On 05/08/2015 08:49 AM, Jesper Dangaard Brouer wrote:
> More interesting observations with the mentioned script (now attached).
>
> On my system the scaling stopped a 24Mpps, when I increased the number
> of threads the collective scaling was stuck at 24Mpps.
>
> Then I simply removed/compiled-out the:
>   atomic_long_inc(&skb->dev->rx_dropped);
>
> And after that change, the scaling is basically infinite/perfect.
>
> Single thread performance increased from 24.7Mpps to 31.1Mpps, which
> corresponds perfectly with the cost of an atomic operation on this HW
> (8.25ns).
>
> Diff to before:
>   * (1/24700988*10^9)-(1/31170819*10^9) = 8.40292328196 ns
>
> When increasing the threads now, they all basically run at 31Mpps.

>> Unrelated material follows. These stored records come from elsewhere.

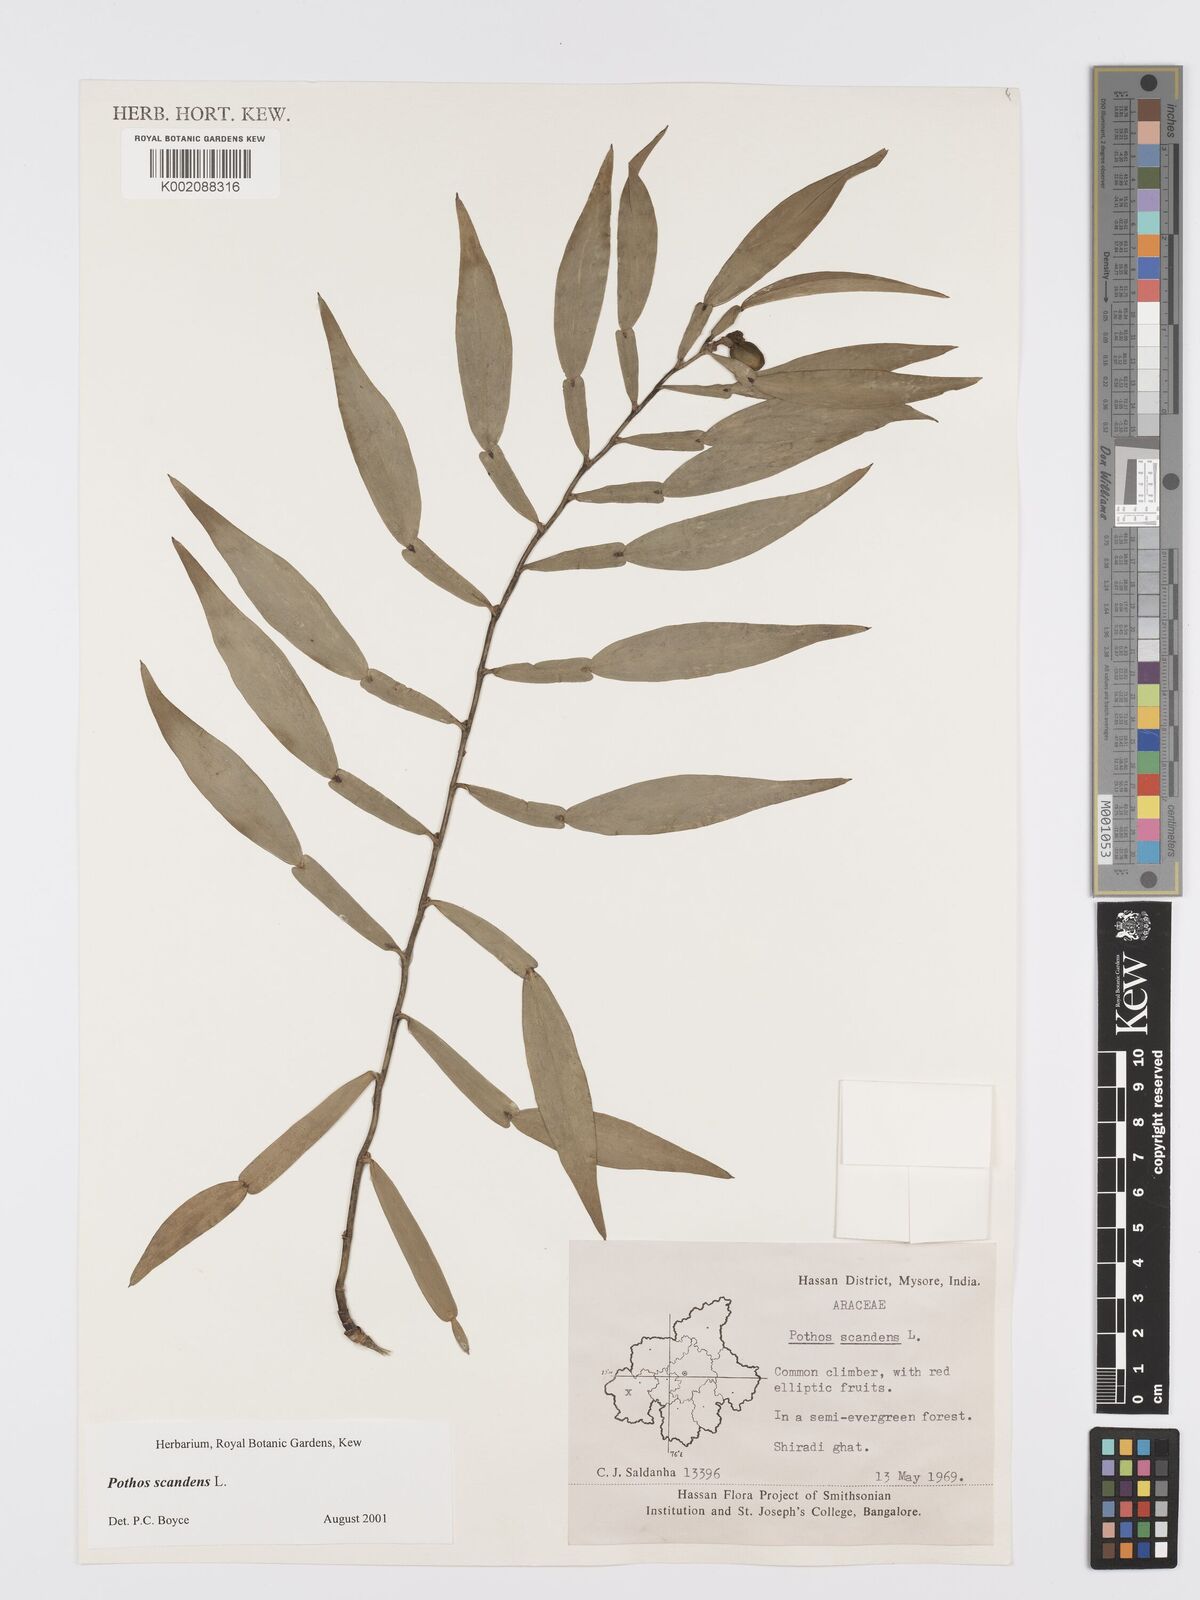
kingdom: Plantae
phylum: Tracheophyta
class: Liliopsida
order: Alismatales
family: Araceae
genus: Pothos
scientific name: Pothos scandens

> Tried it upto 12 threads.
>
>
> I'm quite puzzled why a single atomic op could "freeze" my system from
> scaling beyond 24Mpps.

The atomic access likely acts as a serializing event, and on top of that 
it would increase in time needed to be completed as you add more 
threads.  I am guessing the 8ns is probably the cost for a single 
threaded setup where the memory location is available in L2 or L1 
cache.  If it is in L3 cache that would make it more expensive.  If it 
is currently in use by another CPU then that would make it even more 
expensive.  If it is in use on another socket then we are probably 
looking at something in the high 10s if not 100s of nanoseconds.  Once 
you hit the point where the time for the atomic transaction multiplied 
by the number of threads is equal to the time it takes for any one 
thread to complete the operation you have hit the upper limit and 
everything after that is just wasted cycles spinning while waiting for 
cache line access.

So for example if you had 2 threads on the same socket you are looking 
at an L3 cache access which takes about 30 cycles.  That 30 cycles would 
likely be in addition to the 8ns you were already seeing for single 
thread performance, and I don't know if it includes the cache flush 
needed by the remote L1/L2 where the cache line currently resides.  I'd 
be interested in seeing what the 2 socket data looked like as I suspect 
you would take an even heavier hit for that.